(Supplied records begins)

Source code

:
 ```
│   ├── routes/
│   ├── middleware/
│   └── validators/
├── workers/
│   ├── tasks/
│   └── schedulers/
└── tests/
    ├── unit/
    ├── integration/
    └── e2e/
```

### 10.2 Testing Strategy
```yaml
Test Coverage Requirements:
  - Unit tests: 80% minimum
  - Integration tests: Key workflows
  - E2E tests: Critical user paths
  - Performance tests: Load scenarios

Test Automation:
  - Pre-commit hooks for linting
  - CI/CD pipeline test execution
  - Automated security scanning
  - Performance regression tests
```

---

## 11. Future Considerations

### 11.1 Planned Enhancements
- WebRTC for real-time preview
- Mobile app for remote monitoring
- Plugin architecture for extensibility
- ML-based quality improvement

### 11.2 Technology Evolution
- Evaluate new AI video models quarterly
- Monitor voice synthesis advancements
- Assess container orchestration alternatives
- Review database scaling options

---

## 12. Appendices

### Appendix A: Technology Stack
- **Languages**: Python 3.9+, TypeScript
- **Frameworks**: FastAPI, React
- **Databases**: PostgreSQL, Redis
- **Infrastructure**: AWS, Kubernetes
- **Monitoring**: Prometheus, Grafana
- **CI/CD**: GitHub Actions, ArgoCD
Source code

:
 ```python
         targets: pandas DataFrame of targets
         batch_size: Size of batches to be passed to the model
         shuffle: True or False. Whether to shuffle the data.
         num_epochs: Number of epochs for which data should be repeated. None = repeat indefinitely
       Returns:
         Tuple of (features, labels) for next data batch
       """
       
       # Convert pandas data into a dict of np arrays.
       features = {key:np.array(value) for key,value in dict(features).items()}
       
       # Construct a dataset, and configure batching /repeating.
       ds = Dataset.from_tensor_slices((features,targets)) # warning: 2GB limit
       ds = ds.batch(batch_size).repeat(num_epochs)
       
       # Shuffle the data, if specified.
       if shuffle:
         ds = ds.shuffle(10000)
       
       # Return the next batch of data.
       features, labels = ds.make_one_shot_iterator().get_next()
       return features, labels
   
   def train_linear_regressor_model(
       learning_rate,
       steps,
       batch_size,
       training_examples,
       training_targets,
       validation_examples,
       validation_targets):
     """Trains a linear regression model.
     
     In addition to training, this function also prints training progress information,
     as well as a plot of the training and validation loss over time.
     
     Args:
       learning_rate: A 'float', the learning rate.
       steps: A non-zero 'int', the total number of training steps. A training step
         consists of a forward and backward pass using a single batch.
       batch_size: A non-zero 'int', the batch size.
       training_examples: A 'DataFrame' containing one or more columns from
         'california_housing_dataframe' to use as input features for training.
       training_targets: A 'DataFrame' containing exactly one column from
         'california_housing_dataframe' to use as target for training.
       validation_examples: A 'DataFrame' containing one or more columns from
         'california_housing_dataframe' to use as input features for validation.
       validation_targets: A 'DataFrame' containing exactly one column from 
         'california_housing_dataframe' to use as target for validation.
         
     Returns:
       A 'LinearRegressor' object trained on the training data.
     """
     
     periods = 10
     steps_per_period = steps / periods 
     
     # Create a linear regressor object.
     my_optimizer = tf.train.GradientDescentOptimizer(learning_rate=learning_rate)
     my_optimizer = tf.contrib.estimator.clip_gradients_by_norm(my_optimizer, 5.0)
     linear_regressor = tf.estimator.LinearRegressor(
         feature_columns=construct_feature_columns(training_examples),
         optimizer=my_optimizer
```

(Supplied records ends)

Task requirements = Counting only lines that contain the string "object", say how many appear in the listing above, with the number as the entire reply.

Written response = 2